▸ **REQUIRED WORK**
Your answer must be the full set of records, copied exactly, with no pictures in it.

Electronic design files
____________________
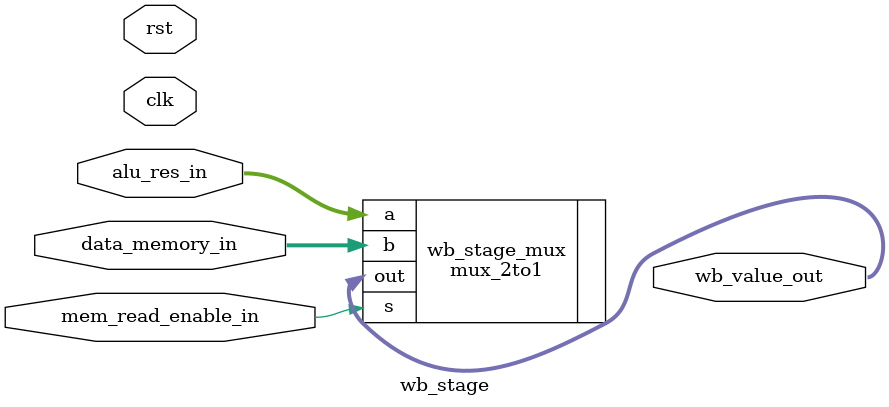
<source format=v>
module wb_stage #(
    parameter Width = 32
) (
    input wire clk,
    input wire rst,
    input wire [Width-1:0] alu_res_in,
    input wire mem_read_enable_in,
    input wire [Width-1:0] data_memory_in,
    output wire [Width-1:0] wb_value_out
);

    mux_2to1 #(
    .N(Width)
    )
    wb_stage_mux
    (
        .a(alu_res_in), .b(data_memory_in), .s(mem_read_enable_in), .out(wb_value_out)
    );

endmodule

</source>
____________________
▸ **WRITTEN RESPONSE**
<source format=v>
module wb_stage #(
    parameter Width = 32
) (
    input wire clk,
    input wire rst,
    input wire [Width-1:0] alu_res_in,
    input wire mem_read_enable_in,
    input wire [Width-1:0] data_memory_in,
    output wire [Width-1:0] wb_value_out
);

    mux_2to1 #(
    .N(Width)
    )
    wb_stage_mux
    (
        .a(alu_res_in), .b(data_memory_in), .s(mem_read_enable_in), .out(wb_value_out)
    );

endmodule

</source>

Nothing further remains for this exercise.